If you're interested in the films of Jiang Wen...

Mar 28, 2017 08:18

... Body in Question: Image and Illusion in Two Chinese Films by Director Jiang Wen is a wonderful resource. I thought I'd share my mini-review here. I'm still working on my post with a breakdown/review of his films, FYI.

Body in Question offers extremely useful insights for unpacking renowned Chinese filmmaker Jiang Wen’s subversive and celebrated films In the Heat of the Sun and Devils on the Doorstep (especially considering that the author met with Jiang Wen “to confirm the views expressed” in the book) and also understanding/appreciating Jiang’s larger vision and process as a filmmaker. I highly recommend this to anyone interested in political, banned/censored, independent, and/or Chinese film -- or, for that matter, anyone interested in 20th century political/social history.

For students of Jiang Wen's work, this is a "must read."




A few passages of note:

“In the Heat of the Sun is the very definition of a subversive film.”

“What we have, then, in this film [Heat of the Sun] is not some nostalgic eroticization of politics but rather the politicization of erotica: in other words, anti-nostalgia.”

“Jiang Wen’s use of this esoteric language [both visual and verbal] in the cinematic narratives of Heat of the Sun and Devils on the Doorstep, and the intensity of his reliance on it in details scarcely noticeable by an ordinary filmgoing audience, suggest the address of his films to an audience other than the ordinary one…, an audience that might represent an imagined communion of the filmmakers with the lofty artistic traditions of China’s past, or perhaps an audience of one, Jiang Wen himself.”

“He [film critic Xiao Peng] quotes Jiang’s associate director Zhao Yijun as saying that 'Jiang Wen left on him the deeply carved impression, first of thoroughness, second of thoroughness, and third of thoroughness.

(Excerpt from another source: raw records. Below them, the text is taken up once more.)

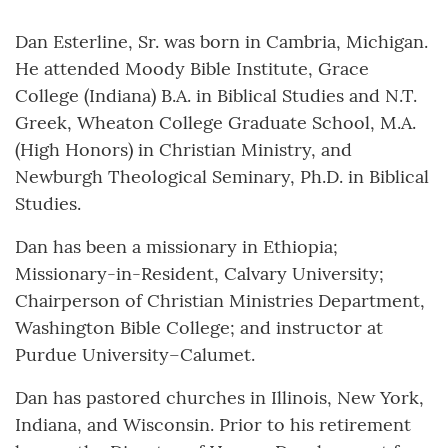
Dan Esterline, Sr. was born in Cambria, Michigan.
He attended Moody Bible Institute, Grace
College (Indiana) B.A. in Biblical Studies and N.T.
Greek, Wheaton College Graduate School, M.A.
(High Honors) in Christian Ministry, and
Newburgh Theological Seminary, Ph.D. in Biblical
Studies.
Dan has been a missionary in Ethiopia;
Missionary-in-Resident, Calvary University;
Chairperson of Christian Ministries Department,
Washington Bible College; and instructor at
Purdue University–Calumet.
Dan has pastored churches in Illinois, New York,
Indiana, and Wisconsin. Prior to his retirement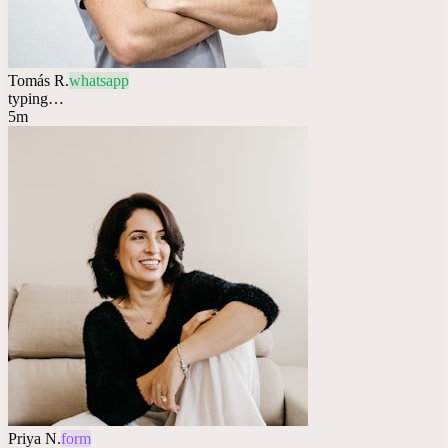
Tomás R.
whatsapp
typing…
5m
Priya N.
form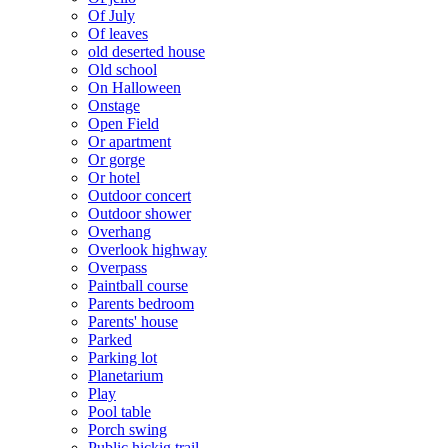
Of July
Of leaves
old deserted house
Old school
On Halloween
Onstage
Open Field
Or apartment
Or gorge
Or hotel
Outdoor concert
Outdoor shower
Overhang
Overlook highway
Overpass
Paintball course
Parents bedroom
Parents' house
Parked
Parking lot
Planetarium
Play
Pool table
Porch swing
Public hickig trail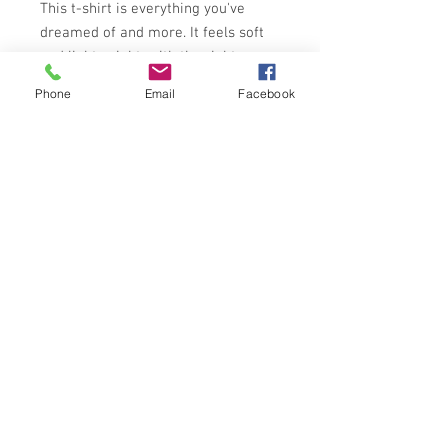
This t-shirt is everything you've 
dreamed of and more. It feels soft 
and lightweight, with the right 
amount of stretch. It's comfortable 
Phone
Email
Facebook
and flattering for all. 
• 100% combed and ring-spun 
cotton (Heather colors contain 
polyester)
• Fabric weight: 4.2 oz/yd² (142 
g/m²)
• Pre-shrunk fabric
• Side-seamed construction
• Shoulder-to-shoulder taping
• Blank product sourced from 
Guatemala, Nicaragua, Mexico, 
Honduras, or the US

Because Jiang Wen’s production put his thoroughness first, his results were first rate.' Peter Hessler adds, based on his interview with Jiang Wen: 'During the filming of Devils on the Doorstep, Jiang Wen refused to film outtakes. If a small part of a scene was unacceptable, he insisted on reshooting the entire thing from the beginning. In the film industry, this practice is unheard of, and Jiang Wen reportedly used every roll of Kodak black-and-white movie film that was available in China - five hundred thousand feet, or roughly five times the amount required for an average feature film…. '”

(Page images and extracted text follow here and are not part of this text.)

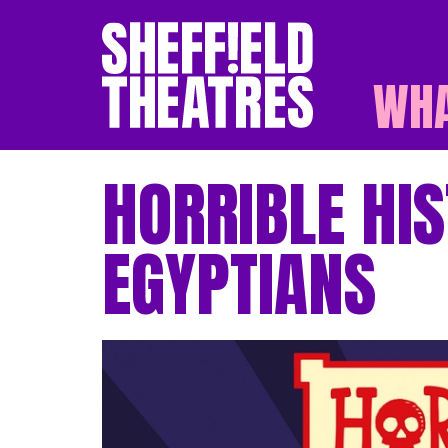
WHA
SHEFFIELD THEATR
HORRIBLE HIS
EGYPTIANS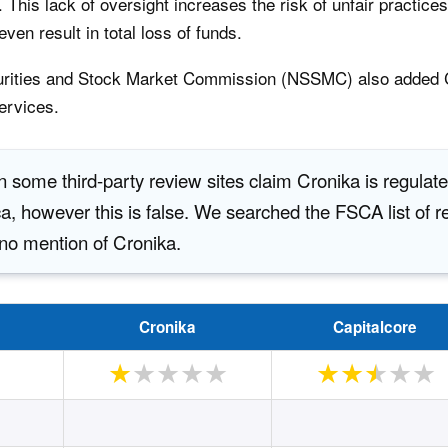
 This lack of oversight increases the risk of unfair practice
ven result in total loss of funds.
curities and Stock Market Commission (NSSMC) also added C
ervices.
 some third-party review sites claim Cronika is regulat
a, however this is false. We searched the FSCA list of re
no mention of Cronika.
Cronika
Capitalcore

“As anyone remotely interested in China will be aware, since the late 1970s the pursuit of economic equity, of a classless society, has been, at the very least, deferred; the command-economy and central control of everything other than politics and the military has given way to capital formation based on a market economy, so that the Party’s wartime claims must continually be recalled to mind and unsatisfied antagonisms with Japan must repeatedly be aroused. Jiang Wen’s critique is more radical than this. Through its depiction of the Party elite, In the Heat of the Sun dares to suggest that except as ideology, myth or false memory, equality never existed. As for the Party’s continuing claims to wartime heroics, Devils suggests that such boasts are illusory as ghosts.”

Last, Jerome Silbergeld notes that the target of Jiang Wen’s Devils on the Doorstep “knows no age or nation.” He goes on to quote Jiang Wen: “I went to Japan for the first time in 1991, and visited the Yasukuni Shrine. Nearly everything I saw there reminded me of China - the shrine could have been Chinese. Since then, I’ve visited Japan many times and I’ve come to realize that there aren’t two types of person and that war crimes are not fundamentally a Chinese-Japanese issue. The real issue is war itself. It’s war that changes people.”